Отверзи ми двери | страница 50
- Погоди-ка, остановил себя Лев Ильич, к нему силы возвращались - с голодухи еще не то на себя придумаешь, что-то в нем легонько так посмеивалось. Вчера и вовсе ничего не ел, только в поезде пирога с медом, правда, еще столовского гуляша, но уж винища выдул! Погоди, не один, значит, я - у всех так, когда остаются сами с собой, ну а на миру, известно, не так уж и страшно... Опять, стало быть, будем другими заниматься, или все-таки на себе остановимся?.. Но это ведь без меня само все происходило: сами шли навстречу, ничего не обговаривали - что за претензии, должок, по справедливости можно бы и не возвращать - пусть-ка помнят, сколько остались должны - что ж все на меня... Вот, вот, начнем сначала, сейчас еще блинков - и понеслась...
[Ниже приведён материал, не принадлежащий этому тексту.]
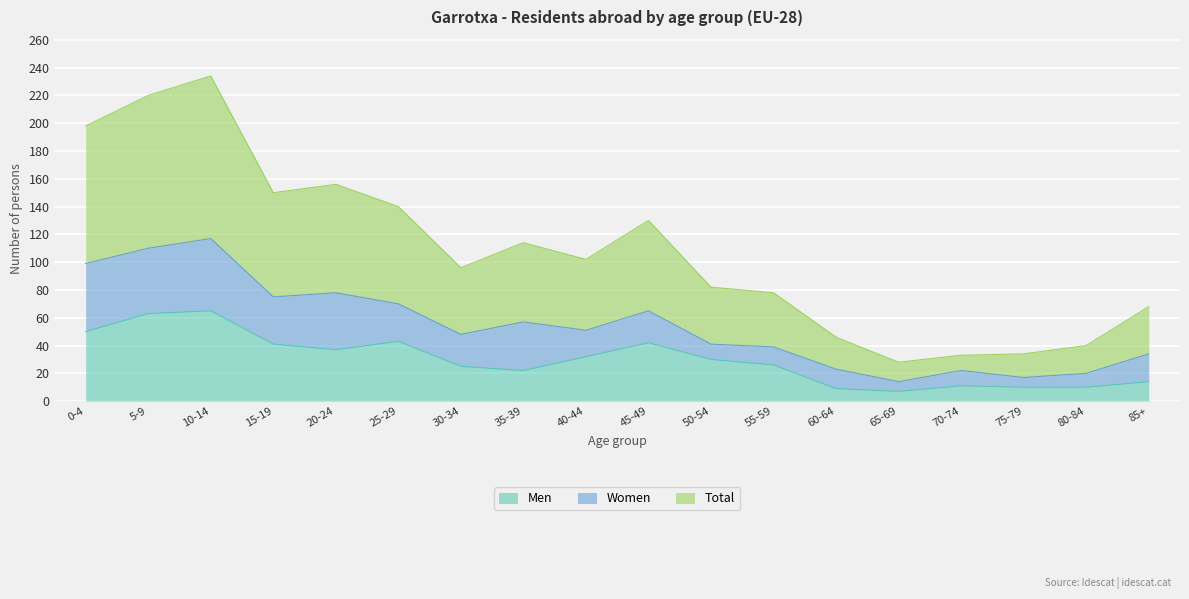

List the labels in order of Men value, smallest first.

65-69, 60-64, 75-79, 80-84, 70-74, 85+, 35-39, 30-34, 55-59, 50-54, 40-44, 20-24, 15-19, 45-49, 25-29, 0-4, 5-9, 10-14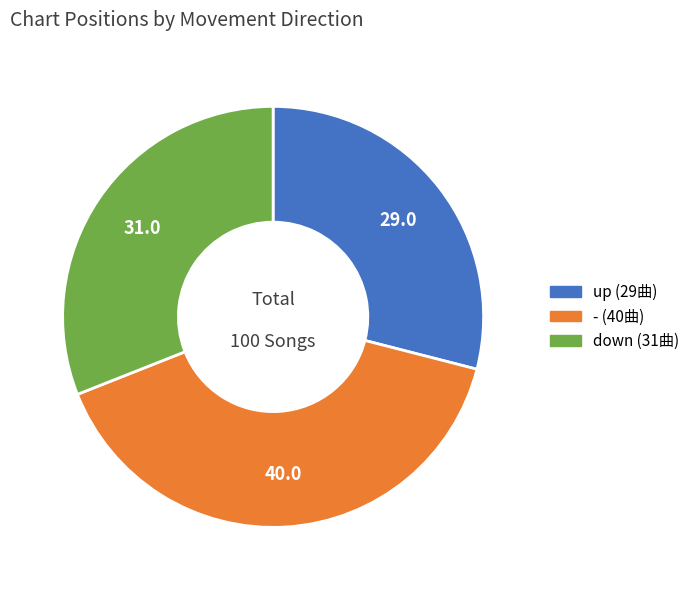

Approximately how many times larger is the value at - compared to down?

1.3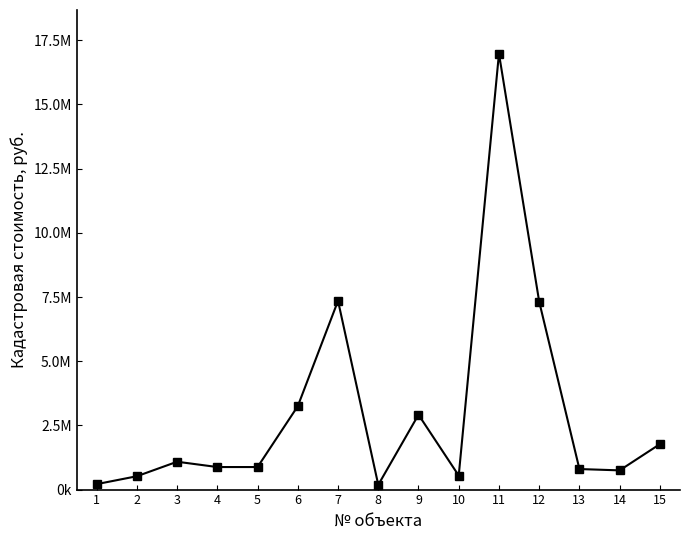

What is the difference between the values at 4 and 6?

2372187.5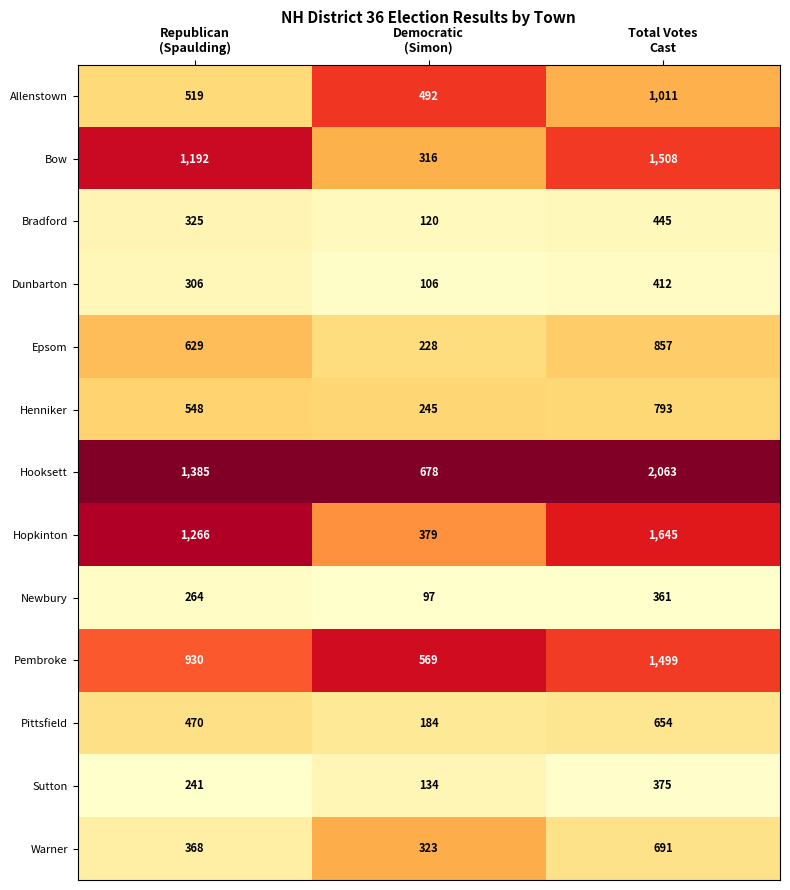

What is the difference between the maximum and minimum values in the Pembroke series?

930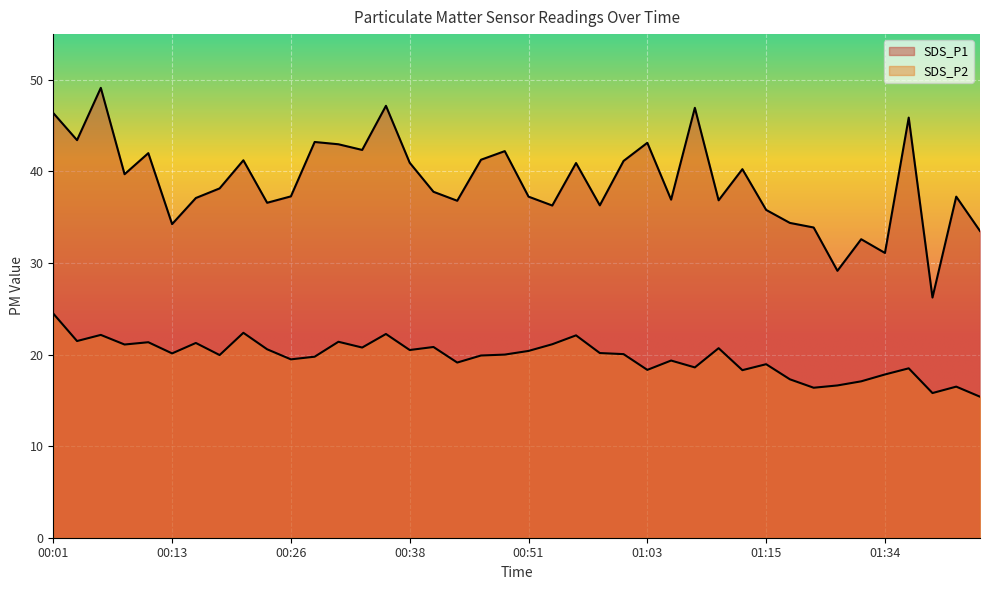

At which category does the chart reach its minimum across all series?

01:44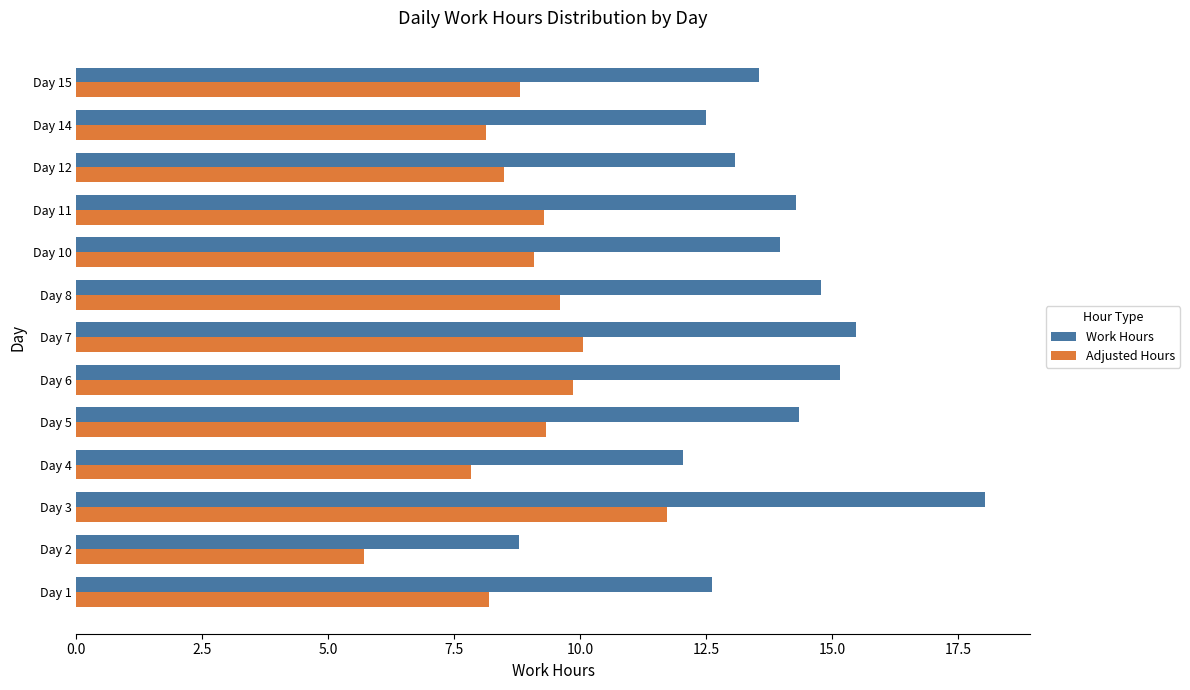

What is the sum of the Work Hours values at Day 10 and Day 6?

29.1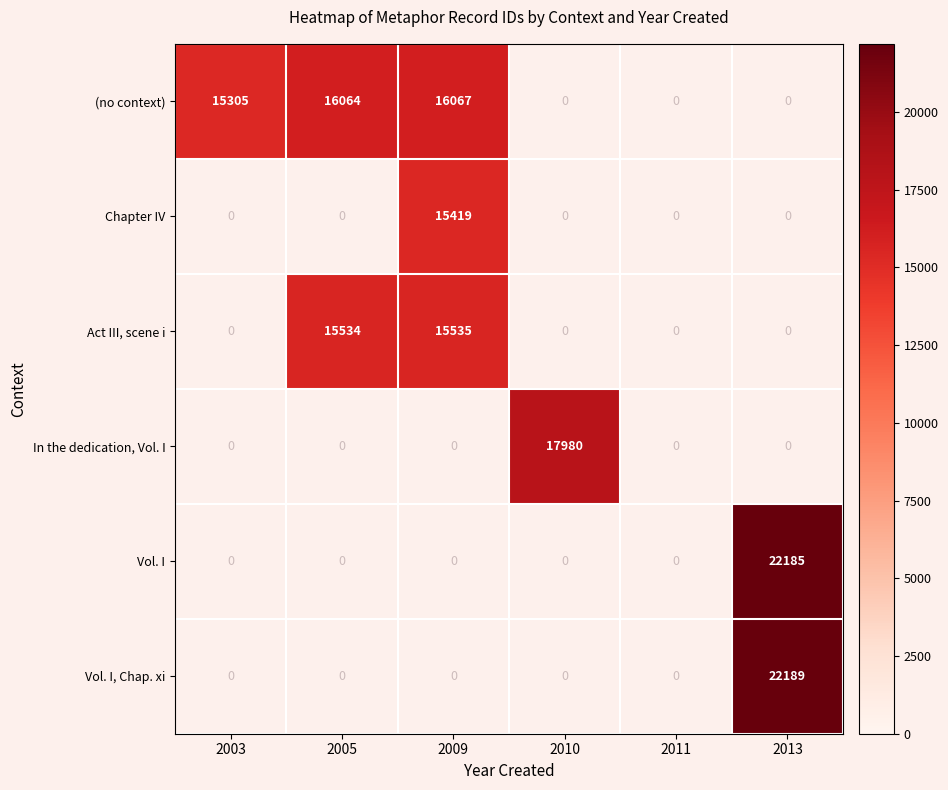

True or false: Act III, scene i has a value of 3828 at 2005.

False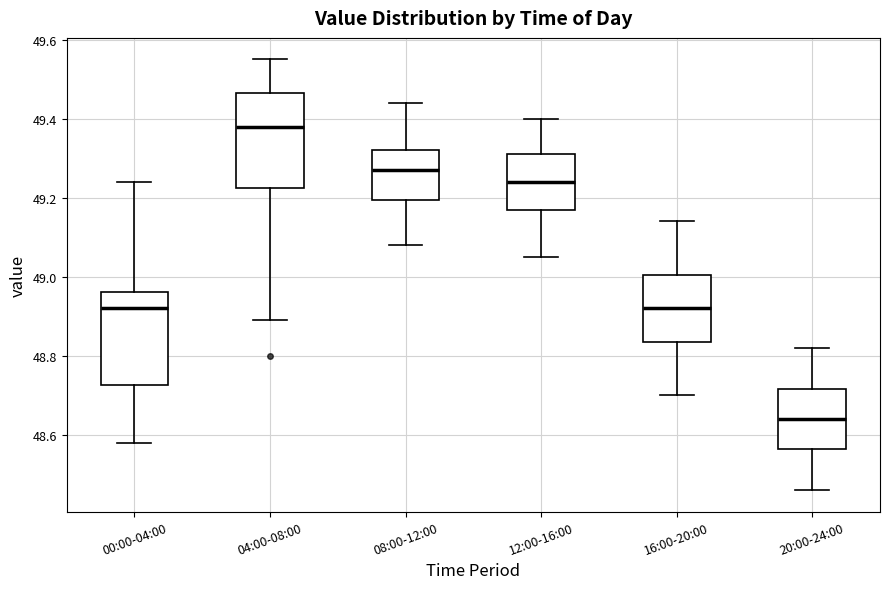

Which box has the lowest median line?

20:00-24:00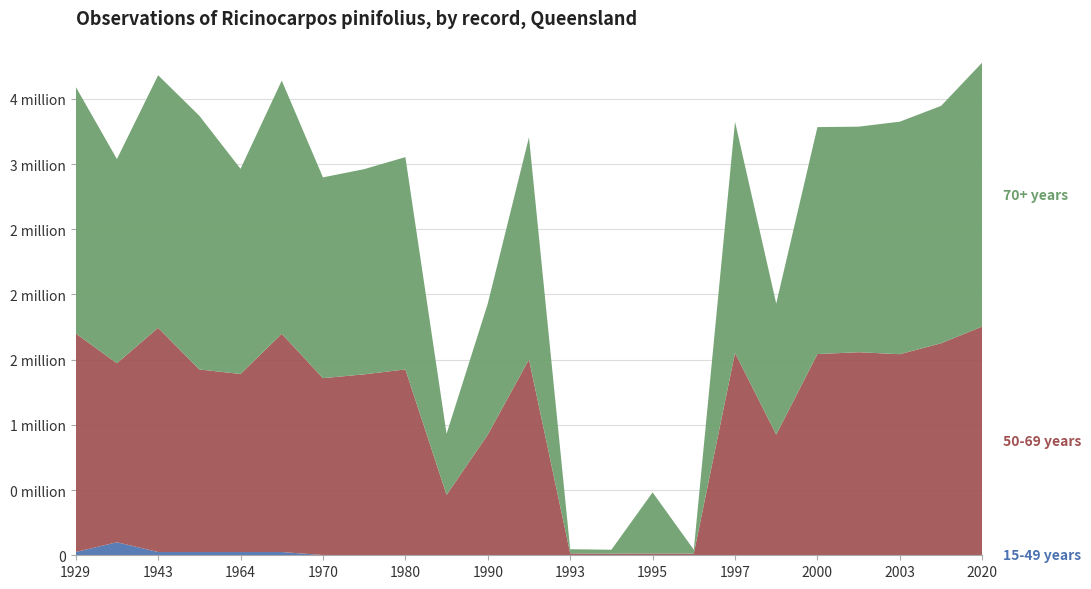

Reading left to right, list all the values displayed in this chart.

15-49 years (LocationPrecision): 1929=25000	1934=100000	1943=25000	1953=25000	1964=25000	1968=25000	1970=2000	1971=2000	1980=2000	1987=1700	1990=1000	1992=2000	1993=500	1994=500	1995=1000	1996=500	1997=100	1998=1000	2000=2000	2002=100	2003=100	2008=100	2020=50
50-69 years (SiteID): 1929=1675987	1934=1372609	1943=1719640	1953=1400020	1964=1365419	1968=1673469	1970=1356293	1971=1385614	1980=1423363	1987=461142	1990=924234	1992=1499689	1993=14104	1994=12350	1995=12505	1996=12505	1997=1552170	1998=924234	2000=1541237	2002=1557195	2003=1542040	2008=1625670	2020=1754203
70+ years (SiteVisitID): 1929=1892012	1934=1566046	1943=1936907	1953=1945830	1964=1573502	1968=1941978	1970=1540022	1971=1573736	1980=1628206	1987=468863	1990=1004950	1992=1703910	1993=31749	1994=29642	1995=468841	1996=29812	1997=1772336	1998=1004955	2000=1740475	2002=1729898	2003=1783356	2008=1820425	2020=2024764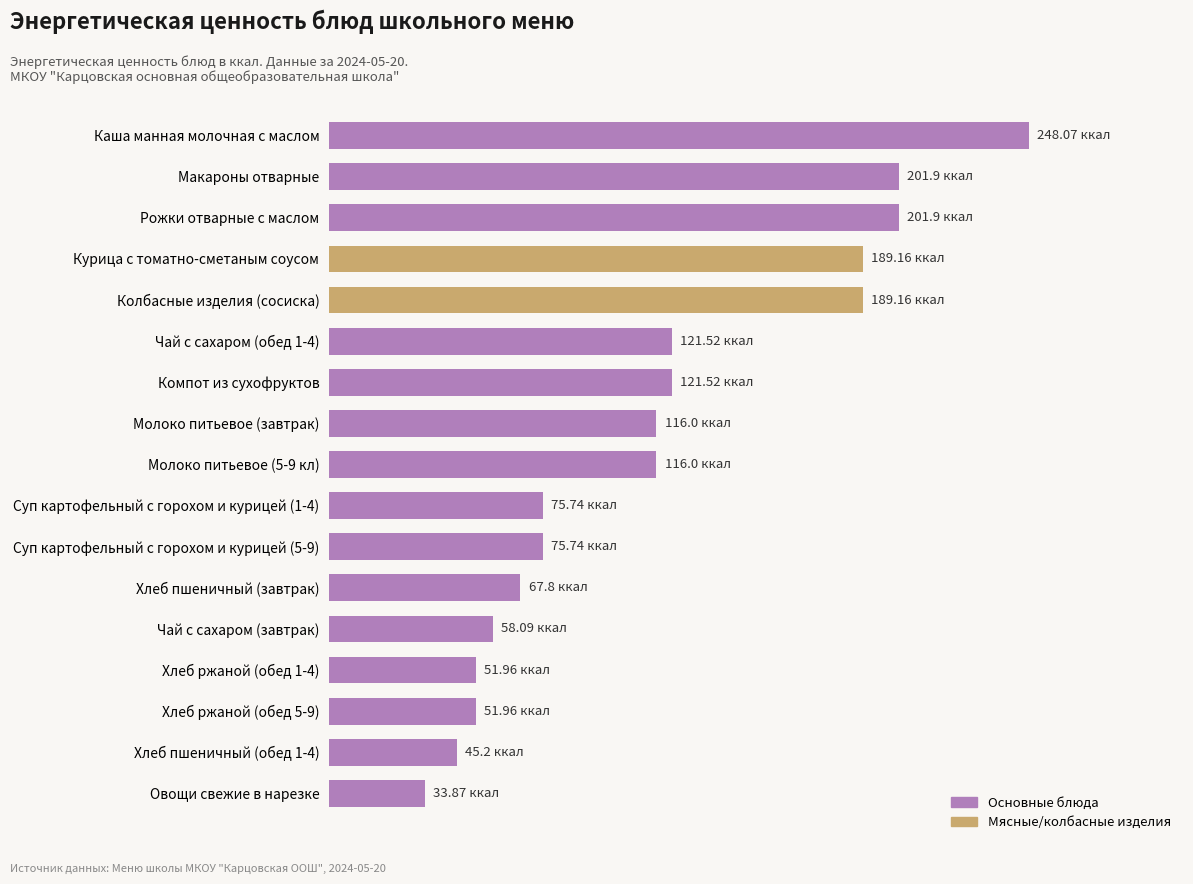

What is the difference between the maximum and minimum values?

214.2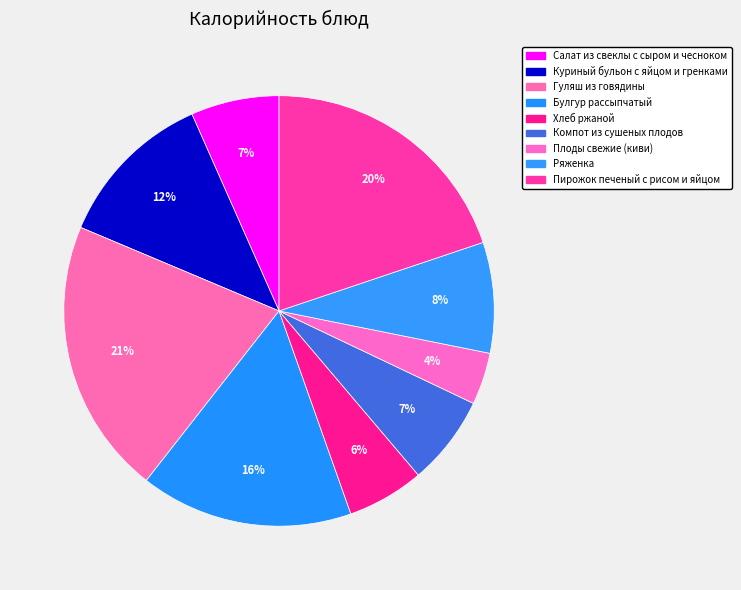

What is the ratio of the value at Ряженка to the value at Пирожок печеный с рисом и яйцом?

0.4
Хорошо, пусть так, Лев Ильич оглянулся, не написано было, что нельзя курить, но пепельниц на столах нет, а, была-не была, закурим! Важно уж очень показалось дотянуть свою мысль до конца, такая жадность появилась, что-то во всем этом было для него новое - но что? Страшно себе об этом сказать, но коль уж решился... А если бы теми же дорожками пройти все сначала?.. И он вспомнил вчерашнюю женщину в поезде с ребенком, Костя, помнится, ей тот же вопрос задал. "За что это, сказала она, такая мука, не такая уж и великая грешница..." Запомнил ее слова Лев Ильич, а понять не мог, почему ж она ничего не хочет исправить, тоже, верно, накопилось, если бы с собой захотела разобраться. Но здесь ведь все
не исправишь, а где - там, что ль?
Тут другое, лихорадочно соображал Лев Ильич, надежда какая-то есть, не может ее не быть. А почему не может? Разве кто-нибудь другой, а не ты один виноват во всем: и в том, что вспомнилось, да и еще... об чем и вспоминать не смог бы - сил недостанет? Но можно ведь и иначе решить, тут просто: позабудь, иди обратно, это все затрется, вон сколько средств существует для забвения от блинов до какой-нибудь политической деятельности. А там и время опять покатится - от понедельника до воскресенья, никто ничего про тебя и не вспомнит, а когда заметят - конец подойдет - поздно, никто уж не схватит, улетел Лев Ильич, перехитрил... "Кого только?" - подумал он, и не улыбнулся своей шутке.
В чем же все-таки тут дело? - уже только из упрямства настаивал он. - Если набраться мужества и дойти до конца, в себя заглянуть, да не так, как он, а чтоб ничего не щадить, разлюбить в себе все, чем он нет-нет, а любовался, если безжалостным и холодным глазом, чужим, посмотреть на собственную жизнь, хватит ли сил продолжать ее? Тут каждый новый шаг увеличивает зло, хотя бы в смысле его количества, - бухнул он себе вдруг, и глазам стало больно. - А сколько его и без того накопилось в мире? Ага, обрадовался он своей логике, значит, коли ты человек честный и ответственный - не о себе только хлопочешь, но о людях вообще, - какой же единственный, гуманный выход? Он даже и не напрашивается, он сам собой разумеется, то есть, существует и без этой логики, дан как некий абсолютный закон природы. Почему ж тогда человечество живет уже столько тысячелетий, не один же он, вот тут, за блинами, после того, как его щелкнули по носу, ту единственную логику увидел, понял - что-то еще есть, кроме обезьяньего легкомыслия, что удерживает людей на земле?